Thousands of people went outside Monday in Tucson to see a partial solar eclipse.
Tucsonan Larry Schnebly was among those Southern Arizonans who traveled to the path of totality to have the full experience. He recounted the experience by phone while he and his family were stopped along a windy eastern Wyoming highway.
As the moon moved across the face of the sun, the occupants of several dozen vehicles took their places on a hillside and along the roadside near the Schnebly clan. A man playing an indigenous Australian instrument serenaded them.
"It’s a once in a lifetime experience that some people are going to get to have more than once in a lifetime.”
“Now it’s starting to get a little darker and the didgeridoo man is playing more loudly,” Schnebly said.

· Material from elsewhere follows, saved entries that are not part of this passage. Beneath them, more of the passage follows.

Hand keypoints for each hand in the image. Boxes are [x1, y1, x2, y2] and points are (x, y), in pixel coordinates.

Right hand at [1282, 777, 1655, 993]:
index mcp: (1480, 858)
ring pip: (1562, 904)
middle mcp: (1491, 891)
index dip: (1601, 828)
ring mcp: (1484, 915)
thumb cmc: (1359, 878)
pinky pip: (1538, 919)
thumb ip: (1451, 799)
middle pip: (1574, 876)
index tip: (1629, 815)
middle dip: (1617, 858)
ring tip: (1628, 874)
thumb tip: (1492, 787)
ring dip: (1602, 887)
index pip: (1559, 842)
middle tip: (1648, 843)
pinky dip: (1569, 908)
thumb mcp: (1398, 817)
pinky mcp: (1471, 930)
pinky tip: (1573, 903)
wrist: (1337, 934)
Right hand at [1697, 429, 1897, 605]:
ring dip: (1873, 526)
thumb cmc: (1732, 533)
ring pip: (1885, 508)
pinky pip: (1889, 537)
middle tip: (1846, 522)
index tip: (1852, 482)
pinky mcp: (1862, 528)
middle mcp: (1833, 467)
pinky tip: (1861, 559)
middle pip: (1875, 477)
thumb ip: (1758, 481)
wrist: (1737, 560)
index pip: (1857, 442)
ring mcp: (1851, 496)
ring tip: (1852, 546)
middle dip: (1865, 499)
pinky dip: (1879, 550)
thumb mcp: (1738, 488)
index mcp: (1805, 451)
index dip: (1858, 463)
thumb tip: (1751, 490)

Overhead was a hot air balloon and several small aircraft getting aerial views of the eclipse.
As the sun's light was fully blocked by the moon, Schnebly described it: "There is a total circle of haloed light surrounding the moon."

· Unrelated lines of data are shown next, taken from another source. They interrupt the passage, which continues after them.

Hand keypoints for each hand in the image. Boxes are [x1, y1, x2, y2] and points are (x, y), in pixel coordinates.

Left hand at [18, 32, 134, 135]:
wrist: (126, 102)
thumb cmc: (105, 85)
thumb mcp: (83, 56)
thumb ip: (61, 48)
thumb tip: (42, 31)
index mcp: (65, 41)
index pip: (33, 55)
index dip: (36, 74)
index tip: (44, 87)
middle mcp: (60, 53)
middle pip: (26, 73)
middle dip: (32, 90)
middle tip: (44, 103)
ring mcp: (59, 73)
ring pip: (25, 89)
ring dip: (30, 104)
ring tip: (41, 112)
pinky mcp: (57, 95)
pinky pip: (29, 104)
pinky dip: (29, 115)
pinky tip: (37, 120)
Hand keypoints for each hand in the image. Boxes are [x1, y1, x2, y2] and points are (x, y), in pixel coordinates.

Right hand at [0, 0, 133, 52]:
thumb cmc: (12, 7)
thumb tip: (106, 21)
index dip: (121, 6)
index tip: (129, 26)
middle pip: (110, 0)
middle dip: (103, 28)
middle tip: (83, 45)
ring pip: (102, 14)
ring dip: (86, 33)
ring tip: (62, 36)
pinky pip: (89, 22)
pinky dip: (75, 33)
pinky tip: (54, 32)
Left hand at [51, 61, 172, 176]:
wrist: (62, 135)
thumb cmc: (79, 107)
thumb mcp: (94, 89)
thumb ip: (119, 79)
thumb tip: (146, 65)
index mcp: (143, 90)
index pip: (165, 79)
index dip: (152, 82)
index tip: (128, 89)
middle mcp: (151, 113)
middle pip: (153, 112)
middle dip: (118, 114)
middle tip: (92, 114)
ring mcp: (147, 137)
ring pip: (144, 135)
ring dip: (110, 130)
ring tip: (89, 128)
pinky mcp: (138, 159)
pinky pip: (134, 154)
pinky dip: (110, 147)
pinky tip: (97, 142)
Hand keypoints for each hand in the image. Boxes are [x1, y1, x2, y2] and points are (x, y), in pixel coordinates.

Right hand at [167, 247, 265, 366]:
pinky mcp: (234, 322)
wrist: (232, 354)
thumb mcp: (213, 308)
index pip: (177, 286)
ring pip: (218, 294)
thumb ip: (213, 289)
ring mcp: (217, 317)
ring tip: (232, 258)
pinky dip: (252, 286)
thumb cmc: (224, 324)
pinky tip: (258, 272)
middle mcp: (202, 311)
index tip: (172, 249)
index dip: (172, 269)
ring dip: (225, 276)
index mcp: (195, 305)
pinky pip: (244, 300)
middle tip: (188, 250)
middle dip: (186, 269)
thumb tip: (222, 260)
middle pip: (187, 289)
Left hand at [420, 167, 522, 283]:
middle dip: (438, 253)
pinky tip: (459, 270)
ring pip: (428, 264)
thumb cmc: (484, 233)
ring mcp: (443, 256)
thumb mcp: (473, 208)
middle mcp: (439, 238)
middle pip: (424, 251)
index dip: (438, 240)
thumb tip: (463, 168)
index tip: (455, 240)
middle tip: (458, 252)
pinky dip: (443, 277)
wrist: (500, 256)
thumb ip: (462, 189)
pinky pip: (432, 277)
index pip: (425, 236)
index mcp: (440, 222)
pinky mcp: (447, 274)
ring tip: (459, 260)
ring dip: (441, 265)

And as the sun started to reappear, "Dawn is coming up like thunder over the mountainous plain terrain we’re standing in.”
Schnebly, a retired television station executive, said this was the first eclipse he witnessed in person. While he doesn't view it as "life changing," he recommends experiencing totality.
“Oh, it’s well worth it, if you’ve got an opportunity to go by all means do so. Yeah. It’s a once in a lifetime experience that some people are going to get to have more than once in a lifetime.”
The next total solar eclipse to bisect the country — from Texas north to Ohio, across Lakes Erie and Ontario and over northern New York and New England — is April 8, 2024.